We’ve all spent more time at home than anyone ever intended, and with all its complete and total disruption we know two things are true: 2020 has taxed us all and will soon tax us all too. Before we get lost into the inevitable Rishi Sunak bite back from the help out, let’s reminisce on all that was so fleeting in our attempts to pivot to a new, ever-changing, normal in 2020.

Consumer-focused media has shifted. A digital OOH board at Liverpool Street Station has, on occasion, generated less volume than a flyer in the Deliveroo order.

We’ve seen movements overtake moments, and it is there that we can begin to see the evolutions of consumer behaviours. Following the death of George Floyd and increase of Black Lives Matter protests across the globe, So Solid Crew’s Swiss came up with Black Pound Day. We’ve seen the advent of socialist shopping from brands like American Express with its Shop Small Saturday, following Black Friday and, in line with Swiss, BBH NY, Google and the US Black Chambers brought us #BlackOwnedFriday for Black Friday 2020 to spotlight Black Businesses.

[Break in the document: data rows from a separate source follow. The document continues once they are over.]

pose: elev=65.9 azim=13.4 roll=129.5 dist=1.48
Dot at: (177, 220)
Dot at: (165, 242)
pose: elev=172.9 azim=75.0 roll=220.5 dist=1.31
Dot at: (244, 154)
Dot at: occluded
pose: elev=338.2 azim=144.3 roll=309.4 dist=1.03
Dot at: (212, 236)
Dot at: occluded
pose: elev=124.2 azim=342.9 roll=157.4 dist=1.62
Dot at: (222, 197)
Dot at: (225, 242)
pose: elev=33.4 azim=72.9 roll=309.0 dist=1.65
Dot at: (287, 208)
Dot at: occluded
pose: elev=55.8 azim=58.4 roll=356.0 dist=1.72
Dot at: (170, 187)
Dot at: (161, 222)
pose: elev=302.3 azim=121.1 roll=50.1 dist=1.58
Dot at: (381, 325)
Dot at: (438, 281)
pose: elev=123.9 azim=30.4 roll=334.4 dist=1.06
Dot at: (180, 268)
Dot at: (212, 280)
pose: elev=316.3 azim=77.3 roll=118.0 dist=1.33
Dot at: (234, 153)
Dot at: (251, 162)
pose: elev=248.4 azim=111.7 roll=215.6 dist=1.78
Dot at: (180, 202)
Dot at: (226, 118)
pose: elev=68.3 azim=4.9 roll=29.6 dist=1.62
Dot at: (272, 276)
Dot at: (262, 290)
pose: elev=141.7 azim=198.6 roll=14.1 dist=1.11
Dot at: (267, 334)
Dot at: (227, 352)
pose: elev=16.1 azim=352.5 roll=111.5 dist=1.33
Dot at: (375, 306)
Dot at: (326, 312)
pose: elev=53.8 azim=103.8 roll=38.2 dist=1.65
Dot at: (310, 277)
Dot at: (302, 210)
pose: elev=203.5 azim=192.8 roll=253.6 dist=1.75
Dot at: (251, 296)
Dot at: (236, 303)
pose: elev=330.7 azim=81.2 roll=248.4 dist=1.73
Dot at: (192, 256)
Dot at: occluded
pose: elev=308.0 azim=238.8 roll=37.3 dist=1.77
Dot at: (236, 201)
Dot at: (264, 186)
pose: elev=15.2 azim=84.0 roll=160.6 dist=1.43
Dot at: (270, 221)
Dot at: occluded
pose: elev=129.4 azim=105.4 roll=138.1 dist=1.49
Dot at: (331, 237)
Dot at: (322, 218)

We have pivoted as marketers and consumers to this ever-changing world.

Mordecai

Safe at home 

Mindfulness will continue to infiltrate the shopping habits of UK consumers, as the community vibe of free yoga goes the way of Eat Out to Help Out. That will happen when consumers’ neighbours begin relying on the gig economy; those side hustles and odd job Janes will become primary incomes as jobless rates continue to rise, the recent fall of retailers Arcadia and Debenhams adding to the total.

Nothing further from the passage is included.